[Data records]
· · · · · · ·
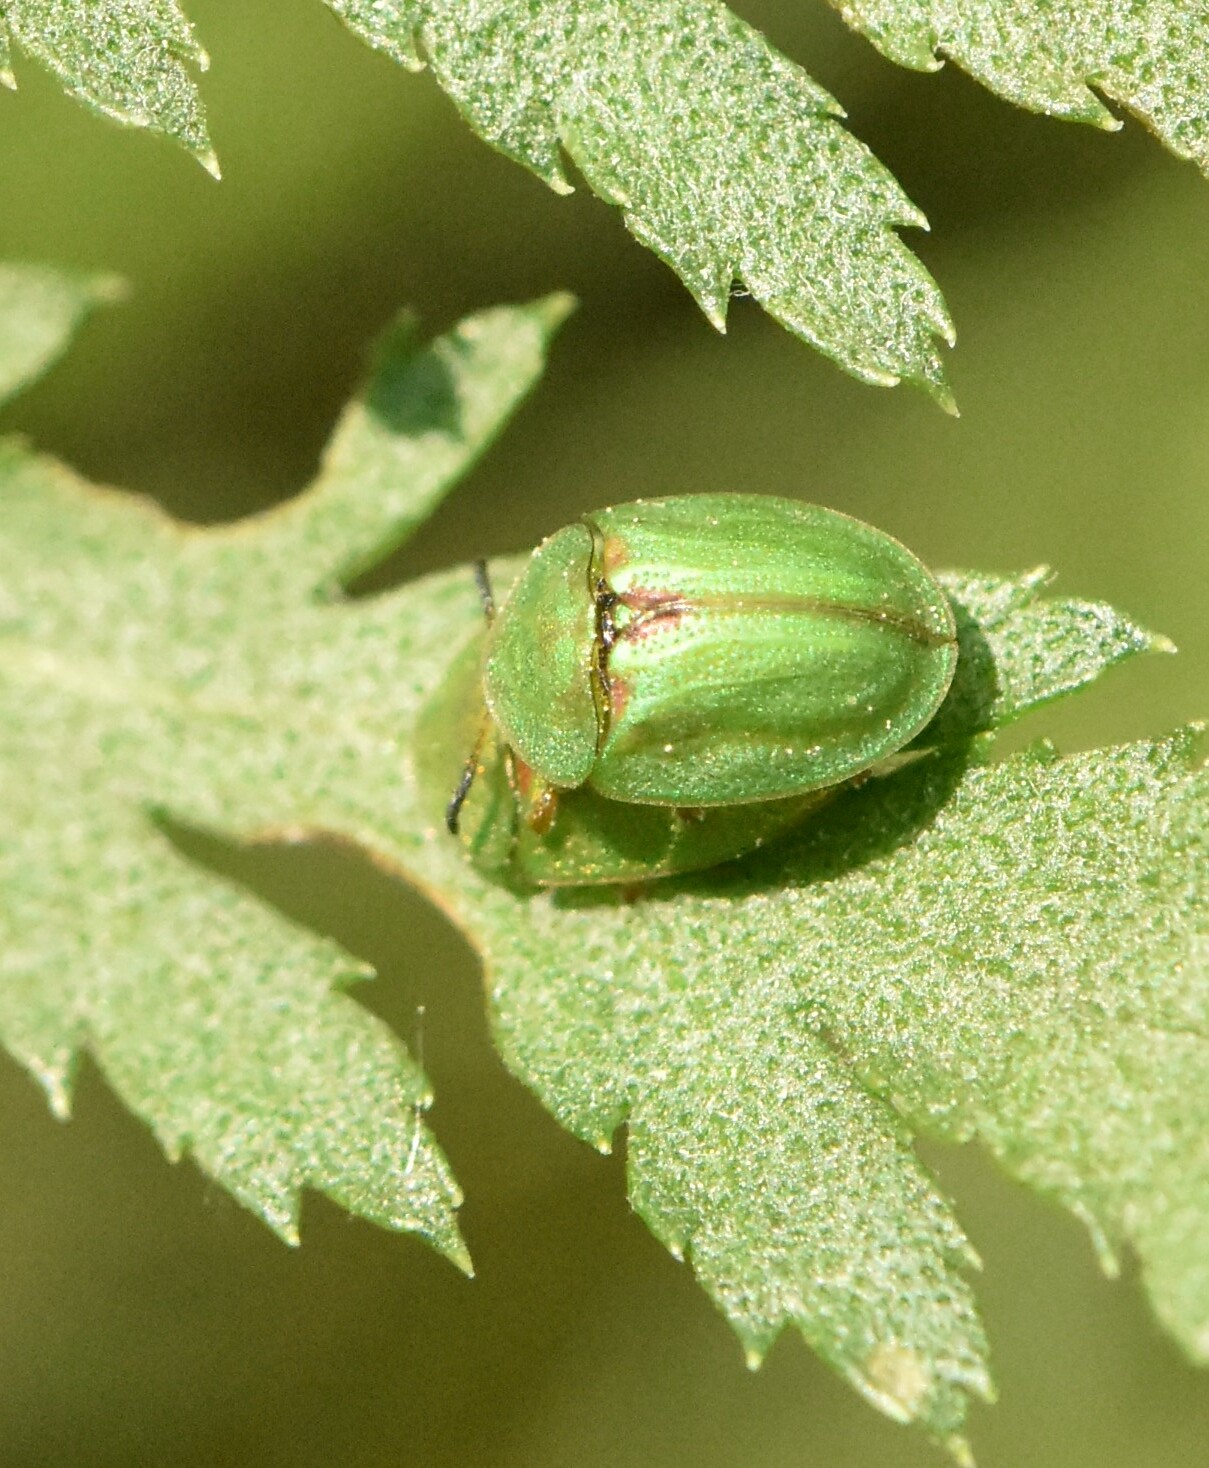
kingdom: Animalia
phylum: Arthropoda
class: Insecta
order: Coleoptera
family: Chrysomelidae
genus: Cassida
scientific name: Cassida stigmatica
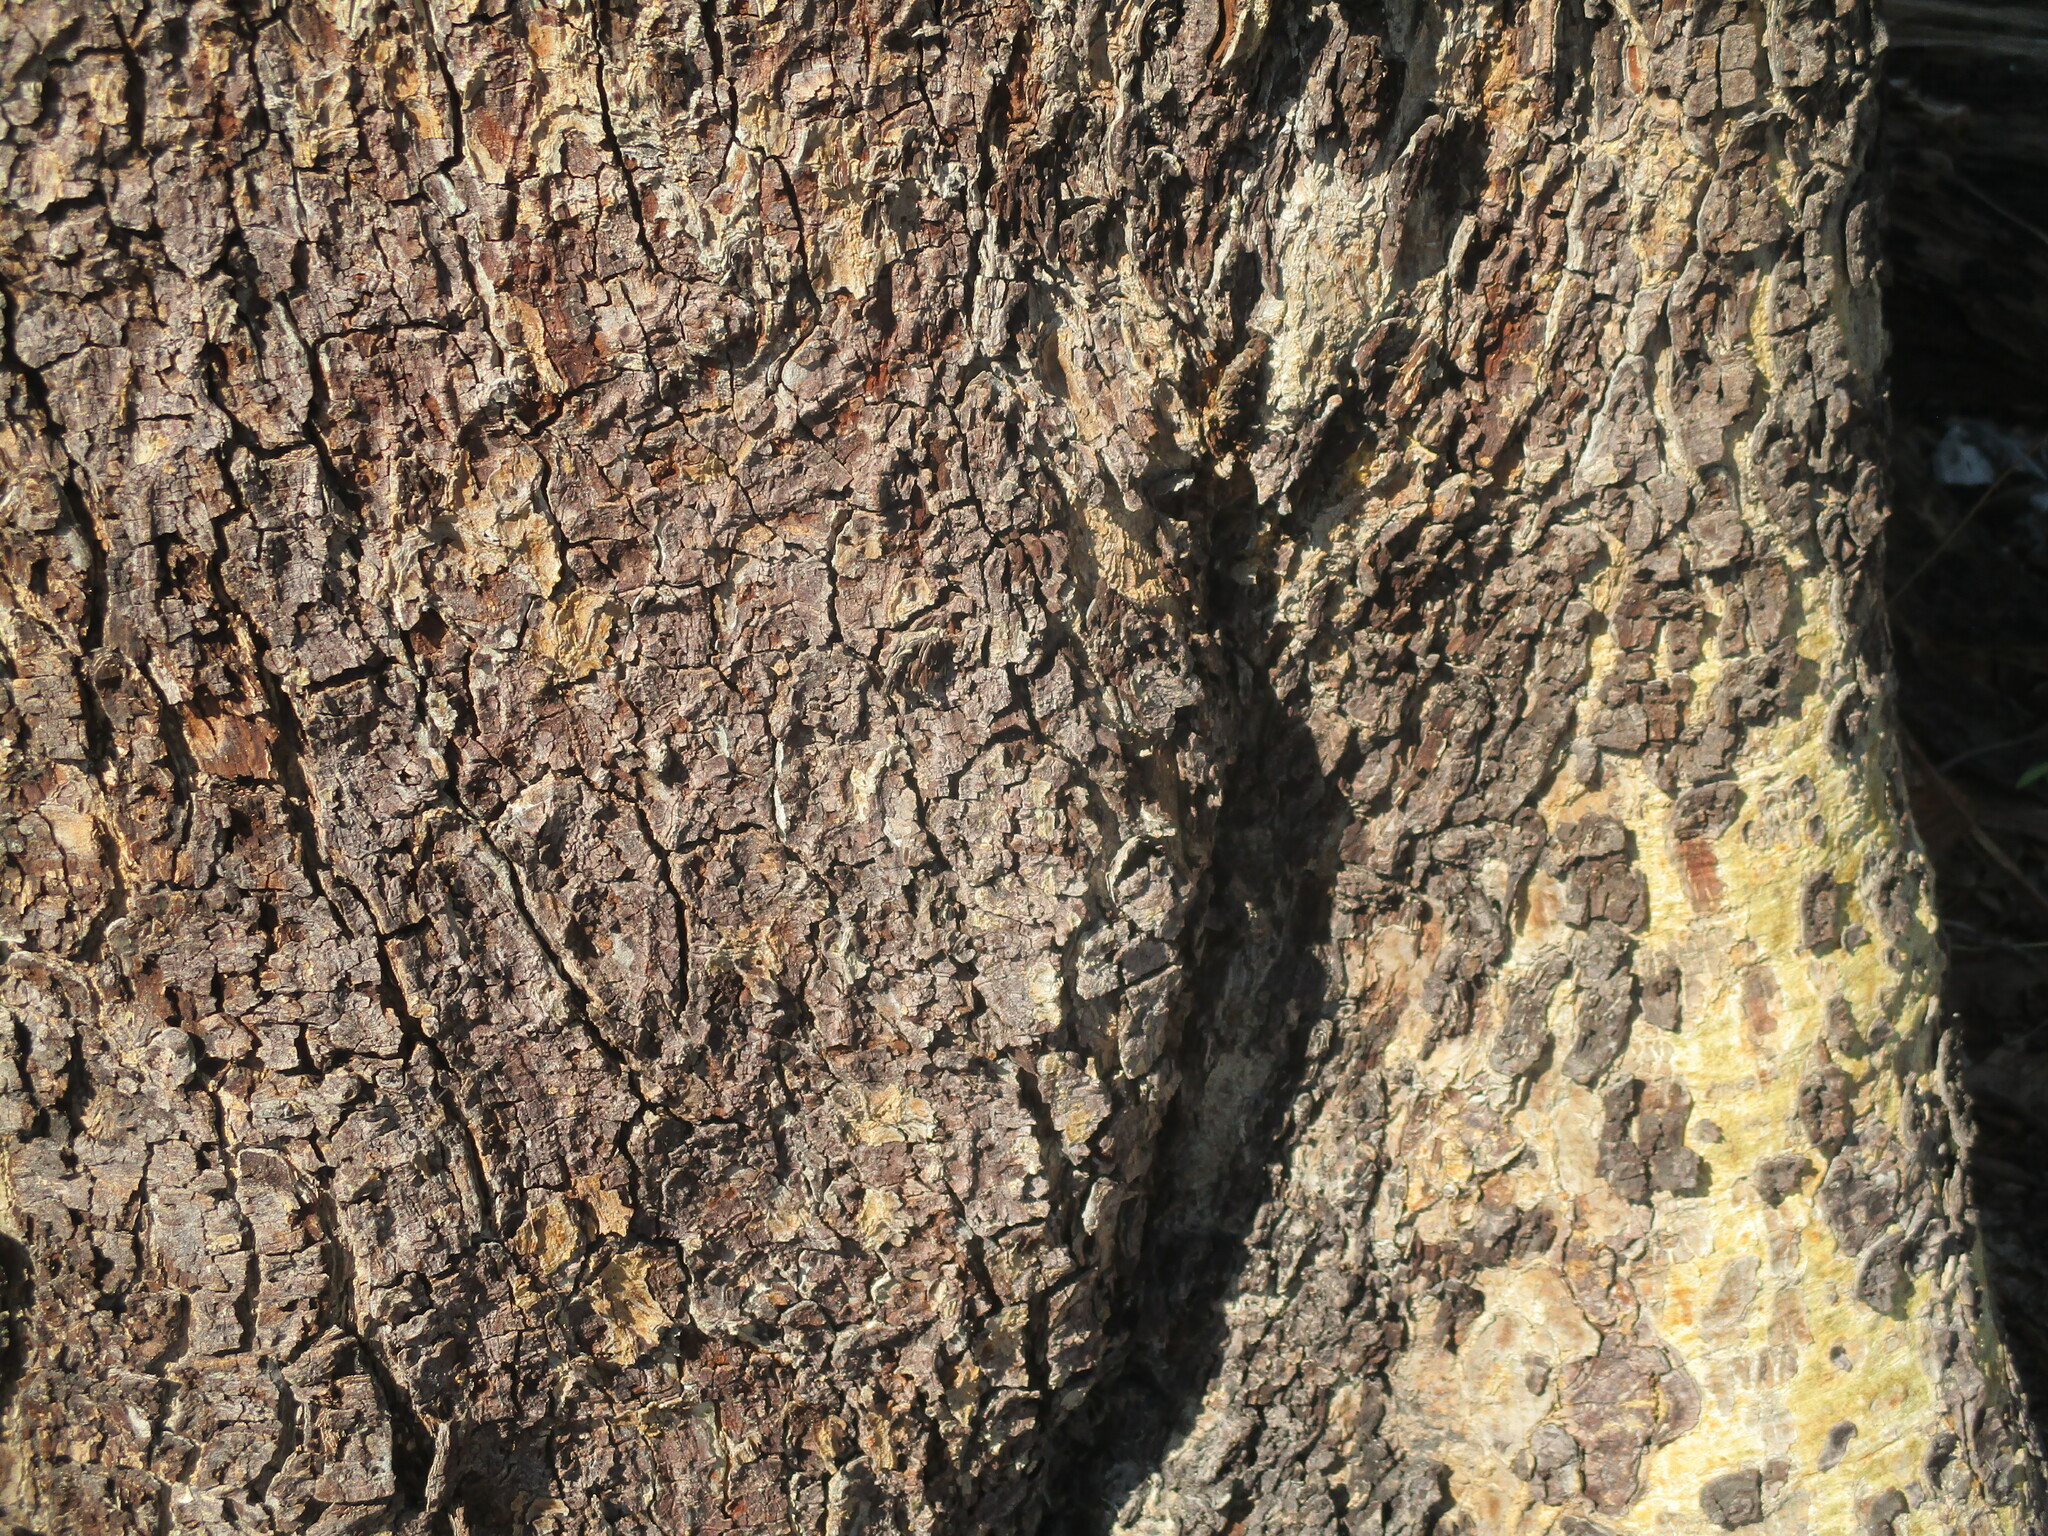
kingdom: Plantae
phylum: Tracheophyta
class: Magnoliopsida
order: Fabales
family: Fabaceae
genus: Baikiaea
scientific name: Baikiaea plurijuga
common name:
· · · · · · ·
**Job:**
Copy out every line of the data above word for word, leaving out the pictures.

**Response:**
kingdom: Animalia
phylum: Arthropoda
class: Insecta
order: Coleoptera
family: Chrysomelidae
genus: Cassida
scientific name: Cassida stigmatica
kingdom: Plantae
phylum: Tracheophyta
class: Magnoliopsida
order: Fabales
family: Fabaceae
genus: Baikiaea
scientific name: Baikiaea plurijuga
common name:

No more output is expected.